Things to do:
1. Replace "extreme sea levels" with "extreme tide levels" in the part of the flood risk assessment below that opens with "A Flood Risk" and closes with "of the defences.", and write out that part.
2. Copy all the rows of Block 1 below, lines 1 to 34, without any change.

Reading text:

++++++++++++++++++++

Coastal Flood Risk Assessment – Dunbar Golf Club, East Lothian


Dunbar Golf Club in East Lothian were proposing to develop an area of land for residential use as well as relocating the existing club house. The proposed development site was partially located within the Scottish Environment Protection Agency’s (SEPA) indicative coastal flood map outlines, and as such required a more detailed, site specific Flood Risk Assessment (FRA) to be undertaken.


A Flood Risk Assessment identifies the potential risk of flooding to the development site as well as considering how your site may affect potential flooding elsewhere. The analysis for this site included the following:

  • Calculation of extreme sea levels to assess the risk from still water levels.
  • Calculation of offshore wave characteristics, including the assessment of wind speeds and fetch lengths from different directions.
  • Calculation of nearshore wave characteristics, assessing how the deep water waves would transform as the enter the nearshore region and reach the toe of the defences.

++++++++++++++++++++

Material for the task:
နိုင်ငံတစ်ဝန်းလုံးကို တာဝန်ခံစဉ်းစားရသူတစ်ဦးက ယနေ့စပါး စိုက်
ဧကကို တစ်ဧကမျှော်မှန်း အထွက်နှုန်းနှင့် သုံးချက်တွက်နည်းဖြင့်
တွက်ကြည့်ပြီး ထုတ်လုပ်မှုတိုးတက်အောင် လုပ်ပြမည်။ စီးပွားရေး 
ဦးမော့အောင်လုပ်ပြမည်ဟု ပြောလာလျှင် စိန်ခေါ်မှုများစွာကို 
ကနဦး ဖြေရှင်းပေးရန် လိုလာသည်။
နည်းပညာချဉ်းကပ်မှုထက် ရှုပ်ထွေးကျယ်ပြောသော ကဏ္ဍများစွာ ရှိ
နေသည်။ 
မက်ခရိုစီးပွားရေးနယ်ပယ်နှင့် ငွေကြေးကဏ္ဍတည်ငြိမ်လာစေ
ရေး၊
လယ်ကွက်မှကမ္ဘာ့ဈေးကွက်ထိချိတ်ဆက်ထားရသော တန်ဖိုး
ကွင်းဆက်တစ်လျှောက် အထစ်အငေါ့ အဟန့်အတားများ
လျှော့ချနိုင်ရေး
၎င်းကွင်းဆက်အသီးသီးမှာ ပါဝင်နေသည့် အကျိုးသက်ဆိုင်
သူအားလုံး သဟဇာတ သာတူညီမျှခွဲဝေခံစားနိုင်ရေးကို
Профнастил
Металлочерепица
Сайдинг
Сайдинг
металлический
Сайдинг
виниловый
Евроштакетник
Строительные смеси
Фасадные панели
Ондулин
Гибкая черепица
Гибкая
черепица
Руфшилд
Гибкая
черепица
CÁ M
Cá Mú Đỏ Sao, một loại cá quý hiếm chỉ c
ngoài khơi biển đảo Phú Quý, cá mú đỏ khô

++++++++++++++++++++

Expected outputs:
1.
A Flood Risk Assessment identifies the potential risk of flooding to the development site as well as considering how your site may affect potential flooding elsewhere. The analysis for this site included the following:

  • Calculation of extreme tide levels to assess the risk from still water levels.
  • Calculation of offshore wave characteristics, including the assessment of wind speeds and fetch lengths from different directions.
  • Calculation of nearshore wave characteristics, assessing how the deep water waves would transform as the enter the nearshore region and reach the toe of the defences.

2.
နိုင်ငံတစ်ဝန်းလုံးကို တာဝန်ခံစဉ်းစားရသူတစ်ဦးက ယနေ့စပါး စိုက်
ဧကကို တစ်ဧကမျှော်မှန်း အထွက်နှုန်းနှင့် သုံးချက်တွက်နည်းဖြင့်
တွက်ကြည့်ပြီး ထုတ်လုပ်မှုတိုးတက်အောင် လုပ်ပြမည်။ စီးပွားရေး 
ဦးမော့အောင်လုပ်ပြမည်ဟု ပြောလာလျှင် စိန်ခေါ်မှုများစွာကို 
ကနဦး ဖြေရှင်းပေးရန် လိုလာသည်။
နည်းပညာချဉ်းကပ်မှုထက် ရှုပ်ထွေးကျယ်ပြောသော ကဏ္ဍများစွာ ရှိ
နေသည်။ 
မက်ခရိုစီးပွားရေးနယ်ပယ်နှင့် ငွေကြေးကဏ္ဍတည်ငြိမ်လာစေ
ရေး၊
လယ်ကွက်မှကမ္ဘာ့ဈေးကွက်ထိချိတ်ဆက်ထားရသော တန်ဖိုး
ကွင်းဆက်တစ်လျှောက် အထစ်အငေါ့ အဟန့်အတားများ
လျှော့ချနိုင်ရေး
၎င်းကွင်းဆက်အသီးသီးမှာ ပါဝင်နေသည့် အကျိုးသက်ဆိုင်
သူအားလုံး သဟဇာတ သာတူညီမျှခွဲဝေခံစားနိုင်ရေးကို
Профнастил
Металлочерепица
Сайдинг
Сайдинг
металлический
Сайдинг
виниловый
Евроштакетник
Строительные смеси
Фасадные панели
Ондулин
Гибкая черепица
Гибкая
черепица
Руфшилд
Гибкая
черепица
CÁ M
Cá Mú Đỏ Sao, một loại cá quý hiếm chỉ c
ngoài khơi biển đảo Phú Quý, cá mú đỏ khô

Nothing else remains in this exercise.